Hacker News new | ask | show | jobs
by smoldesu 1156 days ago
> What do y'all think about these types of exploits

They're not really exploits at all. OpenAI doesn't categorize them as issues, if you sent this to their bounty program it would be rejected.

> will LLM's always be vulnerable to this sort of attack?

Until they stop getting trained on sensitive/potentially harmful information, I'd wager yes.

1 comments

well, better tell them anyhow: I just did
and this is their response, so you were perfectly right

____________________

Hello!

Thank you for your submission.

OpenAI is committed to making AI safe and useful for everyone. Before releasing a new system, we thoroughly test it, get expert feedback, improve its behavior, and set up safety measures. While we work hard to prevent risks, we can't predict every way people will use or misuse our technology in the real world.

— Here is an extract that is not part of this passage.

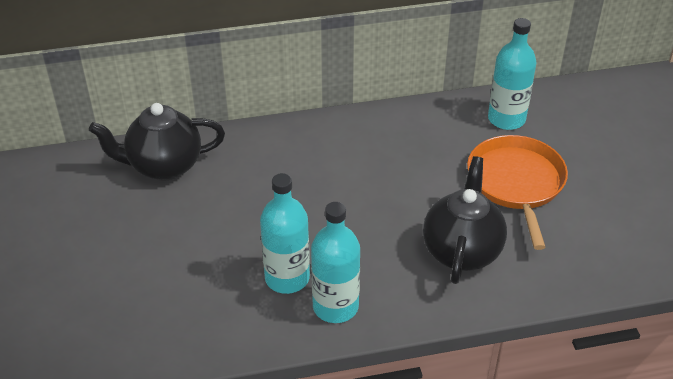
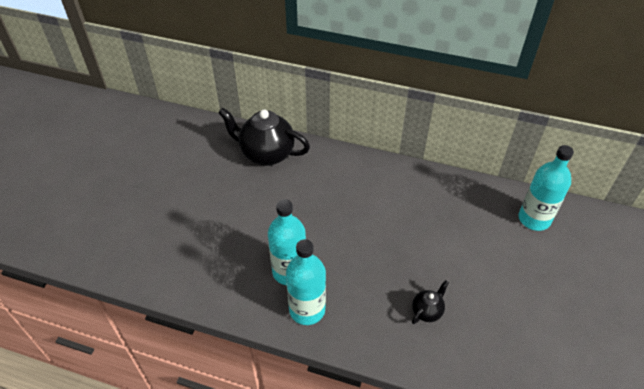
camera: 30 degrees right, 5 degrees up
black teapot [423,156,507,284] -> black teapot [412,280,449,324], size x0.47
orange pan [467,135,568,250] -> none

Model safety issues do not fit well within a bug bounty program, as they are not individual, discrete bugs that can be directly fixed. Addressing these issues often involves substantial research and a broader approach. To ensure that these concerns are properly addressed, please report them using the appropriate form, rather than submitting them through the bug bounty program. Reporting them in the right place allows our researchers to use these reports to improve the model.

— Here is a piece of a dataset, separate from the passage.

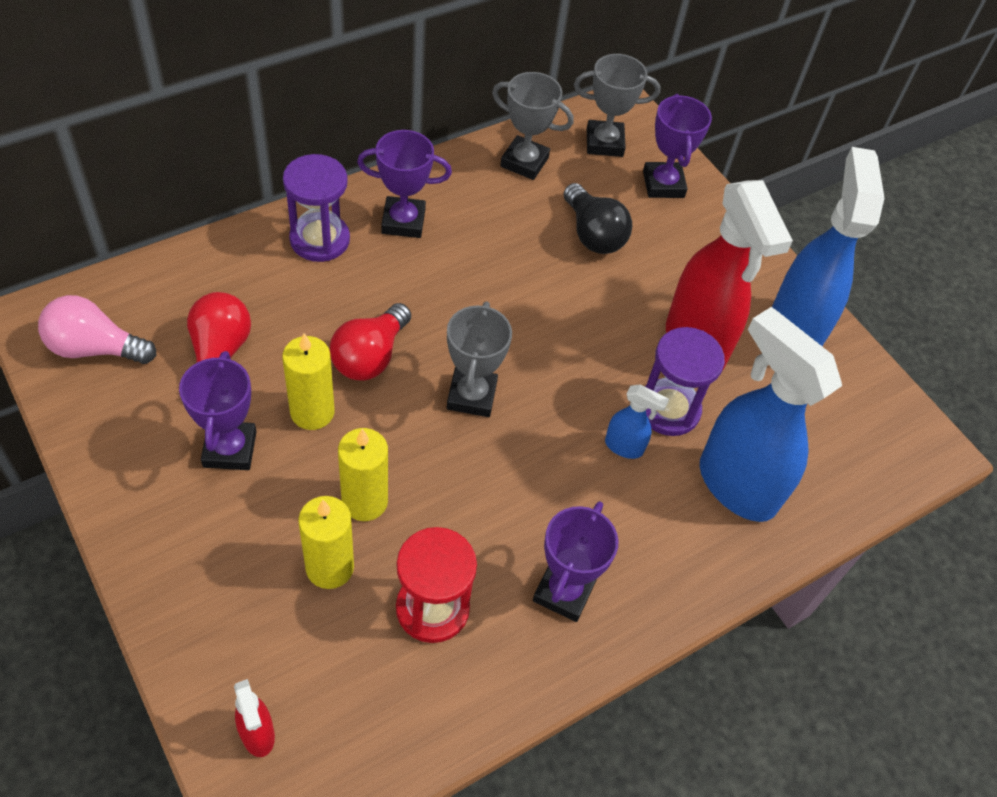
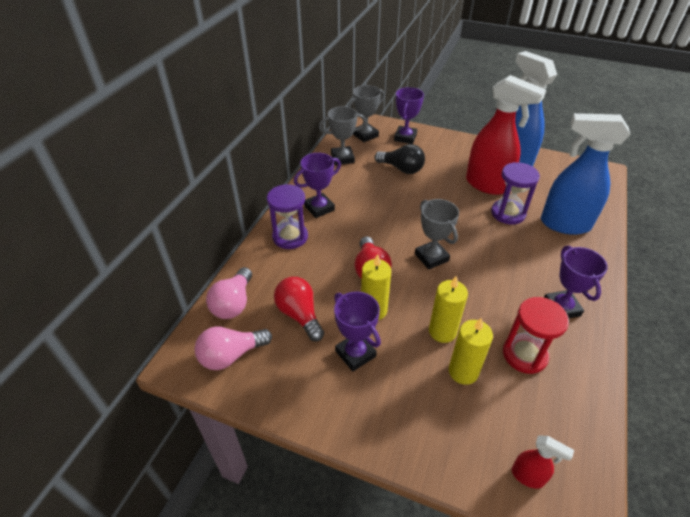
camera: 30 degrees left, 10 degrees down
blue spray bottle [605,384,669,459] -> none
purple trophy [643,94,712,198] -> purple trophy turned 60 degrees clockwise [394,87,424,144]
none -> pink light bulb [206,267,252,319]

Issues related to the content of model prompts and responses are strictly out of scope, and will not be rewarded unless they have an additional directly verifiable security impact on an in-scope service (described below).

Examples of safety issues which are out of scope:

• Jailbreaks/Safety Bypasses (e.g. DAN and related prompts)

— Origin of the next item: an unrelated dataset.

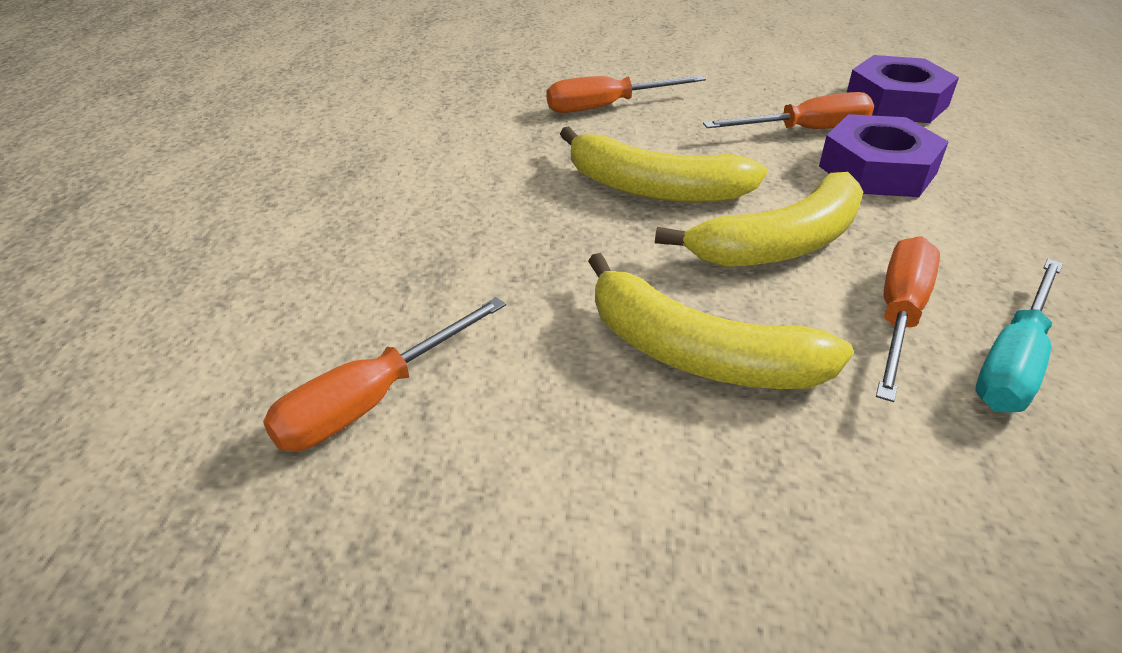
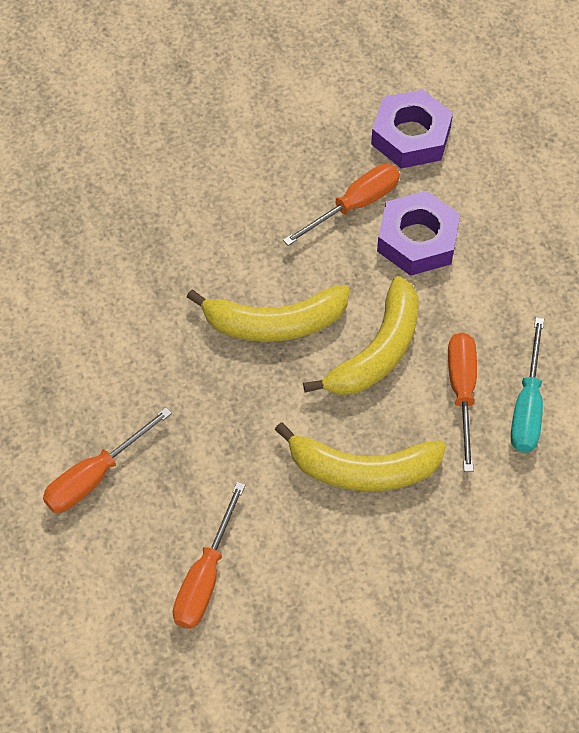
camera: 25 degrees left, 20 degrees up
orange screwdriver [547,75,706,113] -> orange screwdriver moved to [43,408,172,513]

• Getting the model to say bad things to you

• Getting the model to tell you how to do bad things

• Getting the model to write malicious code for you Model Hallucinations:

• Getting the model to pretend to do bad things

• Getting the model to pretend to give you answers to secrets

• Getting the model to pretend to be a computer and execute code

Best regards, Jake

Additional submission-specific information:

The report contains a dangerous and inappropriate conversation where the model provides instructions on how to create napalm, which is a harmful substance.